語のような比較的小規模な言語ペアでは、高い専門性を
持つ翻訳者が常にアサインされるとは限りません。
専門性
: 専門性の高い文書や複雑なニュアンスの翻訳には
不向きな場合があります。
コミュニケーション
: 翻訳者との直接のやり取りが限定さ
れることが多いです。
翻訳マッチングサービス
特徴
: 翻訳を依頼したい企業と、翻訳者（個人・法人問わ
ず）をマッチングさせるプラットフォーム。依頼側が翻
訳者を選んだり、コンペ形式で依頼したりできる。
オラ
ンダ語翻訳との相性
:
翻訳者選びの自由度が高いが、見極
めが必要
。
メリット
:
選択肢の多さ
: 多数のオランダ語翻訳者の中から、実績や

WHAT TO DO: Extract all of the data shown above without alteration.

YOUR RESPONSE:
語のような比較的小規模な言語ペアでは、高い専門性を
持つ翻訳者が常にアサインされるとは限りません。
専門性
: 専門性の高い文書や複雑なニュアンスの翻訳には
不向きな場合があります。
コミュニケーション
: 翻訳者との直接のやり取りが限定さ
れることが多いです。
翻訳マッチングサービス
特徴
: 翻訳を依頼したい企業と、翻訳者（個人・法人問わ
ず）をマッチングさせるプラットフォーム。依頼側が翻
訳者を選んだり、コンペ形式で依頼したりできる。
オラ
ンダ語翻訳との相性
:
翻訳者選びの自由度が高いが、見極
めが必要
。
メリット
:
選択肢の多さ
: 多数のオランダ語翻訳者の中から、実績や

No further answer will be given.